Monday, November 20, 2017

Prediction: Quasiparticles will Create Improbable Technologies

   In physics a quasiparticle is an emergent phenomena of convergent properties acting as if they are particles free space. These phenomena are typically formed of known particles and/or known properties of particles. Many combinations can exist if the physics and underlying mathematics is well-known and consequentially well modeled.

   The most interesting aspect of quasiparticles, other than being an exotic high level application of physics, is that some new applications can emerge from stable quasiparticles that would exceed our current technological abilities.
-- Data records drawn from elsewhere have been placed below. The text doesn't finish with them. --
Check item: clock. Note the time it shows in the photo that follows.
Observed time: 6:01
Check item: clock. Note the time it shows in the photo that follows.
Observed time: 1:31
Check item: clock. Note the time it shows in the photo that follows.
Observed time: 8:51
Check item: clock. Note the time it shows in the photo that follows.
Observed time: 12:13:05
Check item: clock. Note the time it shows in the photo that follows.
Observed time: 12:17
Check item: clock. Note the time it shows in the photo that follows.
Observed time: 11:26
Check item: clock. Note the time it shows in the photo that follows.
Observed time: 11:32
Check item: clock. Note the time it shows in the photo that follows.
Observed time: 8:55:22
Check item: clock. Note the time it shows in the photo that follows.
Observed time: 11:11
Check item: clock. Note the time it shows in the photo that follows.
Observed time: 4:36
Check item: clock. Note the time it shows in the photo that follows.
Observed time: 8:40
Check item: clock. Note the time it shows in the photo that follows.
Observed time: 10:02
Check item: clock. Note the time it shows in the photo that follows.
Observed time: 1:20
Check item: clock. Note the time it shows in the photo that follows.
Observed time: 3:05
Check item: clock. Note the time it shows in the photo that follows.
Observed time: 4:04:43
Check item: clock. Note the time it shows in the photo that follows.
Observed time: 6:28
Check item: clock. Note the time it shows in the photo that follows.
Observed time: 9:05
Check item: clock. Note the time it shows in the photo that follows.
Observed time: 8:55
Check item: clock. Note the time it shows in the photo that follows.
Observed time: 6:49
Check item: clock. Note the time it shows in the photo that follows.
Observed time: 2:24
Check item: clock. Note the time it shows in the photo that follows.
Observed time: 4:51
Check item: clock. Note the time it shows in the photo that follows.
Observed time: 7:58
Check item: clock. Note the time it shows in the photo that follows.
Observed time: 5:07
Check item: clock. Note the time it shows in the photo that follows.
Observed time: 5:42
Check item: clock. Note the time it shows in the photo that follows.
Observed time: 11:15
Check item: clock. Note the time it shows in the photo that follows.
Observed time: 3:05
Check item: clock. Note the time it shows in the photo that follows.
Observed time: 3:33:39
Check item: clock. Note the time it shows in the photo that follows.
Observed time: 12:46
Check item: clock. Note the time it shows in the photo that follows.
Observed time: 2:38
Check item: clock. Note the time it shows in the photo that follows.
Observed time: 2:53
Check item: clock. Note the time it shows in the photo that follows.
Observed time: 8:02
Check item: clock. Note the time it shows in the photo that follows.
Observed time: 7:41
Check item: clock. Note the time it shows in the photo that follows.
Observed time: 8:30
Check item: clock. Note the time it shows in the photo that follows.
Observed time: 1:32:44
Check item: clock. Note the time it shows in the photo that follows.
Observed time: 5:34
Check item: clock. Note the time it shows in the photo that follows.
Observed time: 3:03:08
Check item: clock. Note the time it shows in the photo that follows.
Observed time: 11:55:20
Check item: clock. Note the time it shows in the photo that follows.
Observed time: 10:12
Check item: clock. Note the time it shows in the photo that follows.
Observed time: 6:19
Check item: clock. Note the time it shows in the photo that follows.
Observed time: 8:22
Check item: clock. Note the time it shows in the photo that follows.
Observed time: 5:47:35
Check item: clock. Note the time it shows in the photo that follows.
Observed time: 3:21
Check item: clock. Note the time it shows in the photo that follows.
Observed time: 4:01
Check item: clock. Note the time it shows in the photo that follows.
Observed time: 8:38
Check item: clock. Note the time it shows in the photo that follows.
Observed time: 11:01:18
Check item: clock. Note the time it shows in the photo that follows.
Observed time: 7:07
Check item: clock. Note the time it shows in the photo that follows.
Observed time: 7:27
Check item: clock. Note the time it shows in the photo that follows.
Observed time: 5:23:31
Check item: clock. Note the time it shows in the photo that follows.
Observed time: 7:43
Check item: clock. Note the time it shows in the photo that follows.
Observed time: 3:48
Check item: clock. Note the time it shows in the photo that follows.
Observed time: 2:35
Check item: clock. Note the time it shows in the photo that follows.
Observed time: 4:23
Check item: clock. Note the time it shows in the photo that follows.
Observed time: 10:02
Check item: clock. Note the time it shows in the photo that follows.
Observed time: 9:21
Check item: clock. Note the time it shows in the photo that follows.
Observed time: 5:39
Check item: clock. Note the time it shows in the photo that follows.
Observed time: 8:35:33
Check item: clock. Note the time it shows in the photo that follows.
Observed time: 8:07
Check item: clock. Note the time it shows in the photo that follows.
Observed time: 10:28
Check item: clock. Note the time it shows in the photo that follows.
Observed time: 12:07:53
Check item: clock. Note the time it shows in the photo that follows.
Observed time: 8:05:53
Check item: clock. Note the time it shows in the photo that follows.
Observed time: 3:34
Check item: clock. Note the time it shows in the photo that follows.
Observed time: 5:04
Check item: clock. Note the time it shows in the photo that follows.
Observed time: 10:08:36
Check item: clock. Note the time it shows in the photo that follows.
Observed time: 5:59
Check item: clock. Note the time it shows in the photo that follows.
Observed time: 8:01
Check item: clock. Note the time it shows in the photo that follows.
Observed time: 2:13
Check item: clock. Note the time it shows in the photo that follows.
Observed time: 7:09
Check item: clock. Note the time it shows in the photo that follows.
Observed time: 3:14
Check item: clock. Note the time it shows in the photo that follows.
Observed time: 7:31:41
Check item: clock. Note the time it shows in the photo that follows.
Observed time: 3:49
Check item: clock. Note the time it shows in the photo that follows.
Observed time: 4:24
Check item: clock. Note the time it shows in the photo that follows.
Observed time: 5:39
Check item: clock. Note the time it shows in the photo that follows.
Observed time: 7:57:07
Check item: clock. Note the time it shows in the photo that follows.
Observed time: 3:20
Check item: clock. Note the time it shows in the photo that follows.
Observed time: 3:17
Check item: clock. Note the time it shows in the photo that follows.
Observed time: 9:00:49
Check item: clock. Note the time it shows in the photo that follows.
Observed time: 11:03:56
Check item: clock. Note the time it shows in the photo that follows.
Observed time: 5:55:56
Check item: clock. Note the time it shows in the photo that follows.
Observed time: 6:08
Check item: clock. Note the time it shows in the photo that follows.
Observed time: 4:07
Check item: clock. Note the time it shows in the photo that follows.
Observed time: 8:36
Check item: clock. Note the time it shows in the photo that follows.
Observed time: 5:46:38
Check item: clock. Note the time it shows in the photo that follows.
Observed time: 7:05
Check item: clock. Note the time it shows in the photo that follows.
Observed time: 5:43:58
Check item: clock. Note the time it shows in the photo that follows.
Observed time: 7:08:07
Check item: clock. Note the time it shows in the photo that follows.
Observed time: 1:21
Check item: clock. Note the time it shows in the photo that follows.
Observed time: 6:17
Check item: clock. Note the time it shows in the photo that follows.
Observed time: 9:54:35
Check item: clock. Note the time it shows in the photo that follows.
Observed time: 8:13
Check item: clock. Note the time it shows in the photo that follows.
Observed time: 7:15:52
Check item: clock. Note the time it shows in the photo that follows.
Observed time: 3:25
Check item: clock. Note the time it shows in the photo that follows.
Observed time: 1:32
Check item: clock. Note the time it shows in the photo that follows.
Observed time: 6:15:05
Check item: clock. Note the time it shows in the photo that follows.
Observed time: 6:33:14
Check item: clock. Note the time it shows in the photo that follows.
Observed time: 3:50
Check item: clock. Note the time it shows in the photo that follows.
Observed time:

One quasiparticle that I have researched for some time is the exciton polariton. If this quasiparticle can be stabilized into a plasma in freespace, perhaps with intense radio waves and strong magnetic fields, it may be used to create dynamic fields that could move objects without a motor. This theoretical application hasn't been researched by anybody else, but it may be the mechanism behind the controversial "Hutchison Effect". 

   The mechanism that I propose for this is that John Hutchison's tinkering with Van Der Graaf generators and radio wave and microwave sources may have incidentally created some exciton polaritons by combining the proper frequency of photons with the charges freed fro m some electrons in the Van Der Graaf source. If the exciton polaritons can move freely around or through objects they could move the objects by creating a static difference in charges which could cause an electromotive force to arise in a similar fashion to electrohydrodynamics. 

   For those who are skeptics of John Hutchison's work, he admits that he has been unable to really accomplish this effect since 1991. I often double check my doubts by looking for a mechanism, and since parts of his "laboratory" were disclosed in some of his interviews, I found that there could be a mechanism as I described above. Since these effects were akin to a rumored Tesla experiment (which may still be top secret), I thought it was worth the additional time and interest.

   Further possibilities exist for quasiparticle technology. The list could extend to forcefields, tractor beams, programmable matter, and the ability to disrupt the electron repulsion that makes objects impervious (basically passing one solid object through another). Don't look for items based around quasiparticles on store shelves anytime soon, the physics is exotic and not yet well explored. There are a least a century's worth of milestones before we will see practical forcefield devices in use.